Well, Campbell wanted us to know, when England conceded their penalties, there was still time to retrieve the match, unlike in the awarding of the last-minute penalty in the United game. Anyway, didn't we understand, the games of rugby and football are completely different?

Not completely, Sol, and until football understands this, and why eyebrows have been raised so long by some at the mad elevation of a Beckham, who this week was cheerfully passing on the Queen's privately expressed sentiment that she was honoured to hand him his Order of the British Empire for his services to football - a gong two steps up from the one the fabulous Jimmy Greaves has still to receive 30-odd years after his retirement - we cannot expect too many lessons to be heeded.

Yes, in some quite profound respects football and rugby are different. Football is the game of the world not by accident. It has an inherent beauty than can be admired, and adapted to its needs, by every nation on earth. Rugby has its own quite separate virtues, and some of them are not without their own beauty. A French team on song can certainly hit the aesthetic high notes. And the try all-powerful, all-grinding England scored last weekend, when the huge Dallaglio, reminding us that his tragically lost sister was a ballet dancer, showed wonderful grace and wit to give Wilkinson and Jason Robinson the vital space and options, was not the kind of thing you would find in a game without great potential to thrill the senses.
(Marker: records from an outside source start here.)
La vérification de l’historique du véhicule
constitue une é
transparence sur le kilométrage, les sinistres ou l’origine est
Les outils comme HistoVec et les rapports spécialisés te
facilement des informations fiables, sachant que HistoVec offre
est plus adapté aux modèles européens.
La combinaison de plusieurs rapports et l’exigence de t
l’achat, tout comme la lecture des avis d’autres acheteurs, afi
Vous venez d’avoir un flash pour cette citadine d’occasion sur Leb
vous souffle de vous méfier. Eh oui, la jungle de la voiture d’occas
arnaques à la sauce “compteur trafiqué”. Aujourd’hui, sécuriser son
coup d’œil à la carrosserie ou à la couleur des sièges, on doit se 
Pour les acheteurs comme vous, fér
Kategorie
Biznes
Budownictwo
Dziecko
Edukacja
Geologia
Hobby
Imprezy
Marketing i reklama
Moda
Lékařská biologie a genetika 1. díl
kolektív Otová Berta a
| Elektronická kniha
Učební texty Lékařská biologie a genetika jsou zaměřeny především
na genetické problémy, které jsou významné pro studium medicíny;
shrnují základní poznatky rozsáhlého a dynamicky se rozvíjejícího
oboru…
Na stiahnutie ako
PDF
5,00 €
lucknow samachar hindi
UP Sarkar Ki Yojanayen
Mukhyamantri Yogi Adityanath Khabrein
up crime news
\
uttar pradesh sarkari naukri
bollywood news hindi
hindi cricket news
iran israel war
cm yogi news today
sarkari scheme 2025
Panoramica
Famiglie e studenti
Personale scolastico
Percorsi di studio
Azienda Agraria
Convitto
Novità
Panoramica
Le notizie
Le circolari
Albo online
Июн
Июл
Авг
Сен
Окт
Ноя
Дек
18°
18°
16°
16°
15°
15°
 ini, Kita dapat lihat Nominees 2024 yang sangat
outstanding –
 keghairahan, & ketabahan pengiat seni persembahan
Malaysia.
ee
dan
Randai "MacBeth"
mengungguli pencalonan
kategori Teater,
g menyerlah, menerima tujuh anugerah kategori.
But if rugby and football are quite different in some ways, they are just the same in others. They are sports of body contact and teamwork and both of them carry the participants to extraordinary highs and desperate lows.

When England's rugby men had the greatest prize that would ever be available to them a stride or two away, they behaved quite magnificently. They showed, for all time, the value of keeping their heads.

Certainly it was impossible to imagine from them the kind of loss of control which marked the behaviour of Paul Gascoigne in the World Cup of football in 1990, when tears rolled down his face from no greater emotion than the fact that a moment of his own stupidity had wrecked his chances of appearing in the final. Or of Beckham when, just a year younger than the Wilkinson who delivered victory in the last seconds in Sydney, he was dismissed from the 1998 World Cup for his schoolboyish kick at an opponent. That made so risible the suggestion that Wilkinson had anything to learn from his friend and commercial ally Beckham.

Wilkinson, like all his team-mates, delivered under the greatest possible pressure, and now he is required to take the celebrity walk. He will be paraded through the capital. He will accept it all as gracefully as he can but already he has proclaimed precisely where his priorities lie. It is with getting on with his life - and playing his game.

Meanwhile, football gives us the same old diet of maladministration and controversy and self-interest. Sven Goran Eriksson is upset with the Football Association for revealing that they have offered him a new four-year contract. Why, because it might call into question his commitment to the job that pays him £2.5m a year? For the moment at least the mind - and the spirit - recoils. Better to dwell on the mood of Sydney a little longer, and, maybe, play a little Nat King Cole.